Chapter 4: Query Execution & The Optimizer — The Database Brain

1. Definition

The Query Optimizer is the most complex component of a database kernel. Its mission is to translate a user’s declarative SQL (telling the database what to get) into a physical execution plan (telling the database how to get it).

Modern databases primarily use CBO (Cost-Based Optimization), which calculates the estimated “cost” (in terms of I/O and CPU cycles) of all possible execution paths—index scans, sequential scans, nested loop joins, etc.—and selects the one with the lowest total cost.

2. Technical Depth: Selectivity and Cardinality

How does the optimizer decide which index is more efficient?

• Selectivity: The proportion of unique values relative to the total number of rows. High selectivity (many unique values) makes an index more efficient, while low selectivity (many duplicates) often leads to sequential scans.
• Cardinality: The estimated number of unique values in a column.

If a status column has only two values, ‘active’ and ‘inactive’ (Cardinality=2), using an index to find ‘active’ rows in a 10-million-row table might require 5 million bookmark lookups. In such cases, the CBO will likely determine that a Sequential Scan is more efficient than an indexed lookup.
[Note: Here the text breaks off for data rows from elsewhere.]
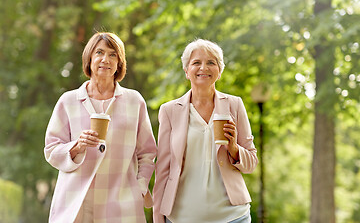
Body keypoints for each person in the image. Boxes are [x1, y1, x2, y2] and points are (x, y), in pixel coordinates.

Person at [44, 32, 157, 223]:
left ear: (119, 63)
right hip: (76, 202)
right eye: (100, 53)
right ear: (89, 58)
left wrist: (140, 187)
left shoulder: (134, 101)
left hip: (121, 203)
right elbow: (51, 149)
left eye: (113, 55)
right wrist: (77, 146)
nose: (106, 59)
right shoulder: (68, 101)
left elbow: (147, 152)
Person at [153, 39, 258, 223]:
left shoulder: (234, 105)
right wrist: (157, 217)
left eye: (211, 62)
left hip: (233, 217)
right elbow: (163, 169)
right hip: (181, 217)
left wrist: (234, 148)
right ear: (186, 71)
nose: (204, 67)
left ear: (219, 71)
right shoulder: (169, 111)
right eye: (196, 63)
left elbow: (251, 163)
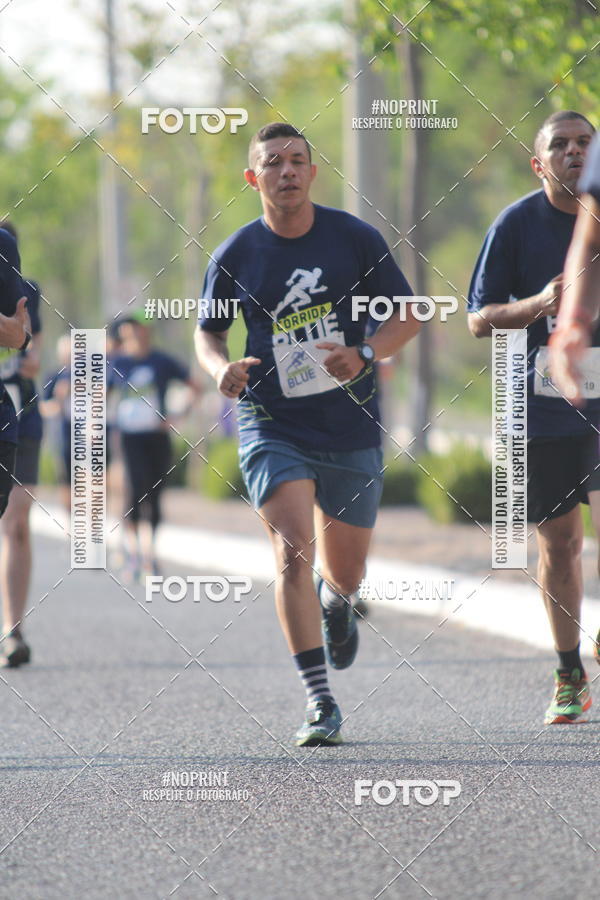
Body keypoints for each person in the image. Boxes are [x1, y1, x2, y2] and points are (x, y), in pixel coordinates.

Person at [195, 122, 419, 746]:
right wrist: (221, 369)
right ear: (253, 178)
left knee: (344, 572)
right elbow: (208, 332)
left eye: (297, 161)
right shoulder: (236, 254)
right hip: (273, 421)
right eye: (273, 163)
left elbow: (408, 315)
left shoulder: (354, 238)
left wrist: (366, 354)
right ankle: (320, 701)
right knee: (293, 549)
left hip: (351, 423)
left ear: (313, 173)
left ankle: (339, 602)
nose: (286, 171)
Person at [468, 110, 598, 724]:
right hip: (540, 410)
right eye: (562, 145)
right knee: (562, 545)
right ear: (538, 162)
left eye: (585, 143)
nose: (575, 153)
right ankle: (569, 670)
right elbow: (477, 318)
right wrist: (539, 305)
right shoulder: (516, 225)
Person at [109, 310, 200, 580]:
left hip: (157, 436)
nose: (132, 337)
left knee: (156, 492)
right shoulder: (118, 363)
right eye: (127, 333)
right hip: (129, 438)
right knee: (134, 490)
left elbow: (194, 385)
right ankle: (135, 555)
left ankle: (151, 555)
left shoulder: (161, 361)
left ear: (146, 332)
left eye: (137, 331)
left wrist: (178, 416)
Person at [0, 222, 43, 667]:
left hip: (18, 414)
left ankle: (13, 630)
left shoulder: (27, 291)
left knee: (15, 521)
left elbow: (29, 349)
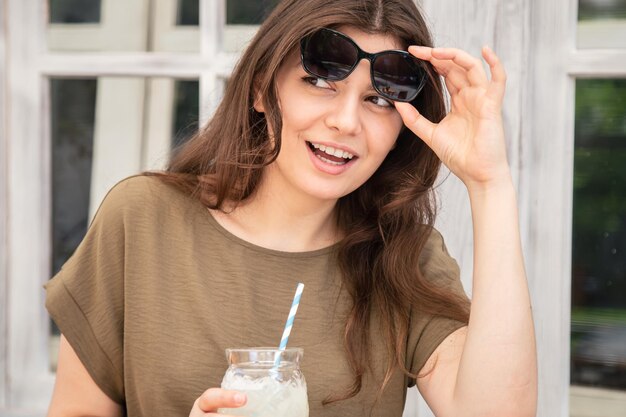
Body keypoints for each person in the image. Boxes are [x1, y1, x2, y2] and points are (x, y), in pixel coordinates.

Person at [44, 0, 538, 416]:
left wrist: (489, 183)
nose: (346, 122)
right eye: (320, 82)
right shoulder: (143, 220)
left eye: (378, 101)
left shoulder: (405, 258)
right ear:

3. Visualizing the Invisible: The SQL Execution Pipeline

flowchart TD
    SQL[SQL Statement] --> Parser[Parser]
    Parser --> AST[Abstract Syntax Tree]
    AST --> Rewriter[Rewriter (View expansion/Constant folding)]
    Rewriter --> Optimizer[Optimizer (CBO)]
    
    Optimizer --"Statistics"--> PlanA[Plan A: Index Scan]
    Optimizer --"Cost Calculation"--> PlanB[Plan B: Seq Scan]
    
    Optimizer --> Executor[Executor]
    Executor --> Engine[Storage Engine (e.g., InnoDB)]
    Engine --> Data[Result Set]

4. Real-World Case: GitLab’s Production Slow Query Incident

Background: GitLab.com once experienced severe database performance degradation where simple queries took over 30 seconds to complete. Root Cause: Stale Statistics in PostgreSQL.

Deep Dive:

1. A large table had undergone a massive DELETE operation, but the Auto-analyze process (which updates statistics) had not yet caught up.
2. Postgres’s statistical histograms still believed the table contained millions of rows with a uniform distribution.
3. Based on this outdated data, the optimizer chose a Nested Loop Join instead of a Hash Join.
4. This resulted in hundreds of millions of internal loop iterations, instantly saturating the server’s CPU.

Lesson: SQL performance depends not just on the SQL syntax, but on the database’s “perception” of the data. Regular ANALYZE operations are the lifeblood of database maintenance.

5. Detailed Defense & Optimization

A. Mastering the Execution Plan (EXPLAIN)

Never guess. Use EXPLAIN (ANALYZE) to inspect the actual execution path.

• Access Type: Monitor the type field in MySQL or the node type in Postgres. ALL (Sequential Scan) is the worst; const / eq_ref is the ideal.
• Rows Examined: Compare scanned rows vs. returned rows. If you scan 1 million rows to return 1, your index strategy has failed.

B. Index Hints

Use as a last resort (with caution).

• In MySQL, FORCE INDEX (idx_name) tells the optimizer: “I trust my judgment over your cost calculation.”
• Risk: As data distribution shifts over time, a forced index can become the worst possible choice.

C. The Leftmost Prefix Rule

For composite indexes, the optimizer can only utilize the index from left to right.

• An index on (a, b, c) supports queries on a=? and a=? AND b=?.
• It cannot optimize b=? or c=? alone. Think of it like a telephone book: you cannot find someone by their first name efficiently if you don’t know their last name.

6. References

• PostgreSQL Documentation: Planner/Optimizer
• MySQL Explain Output Format
• GitLab Post-Mortem: Database Incident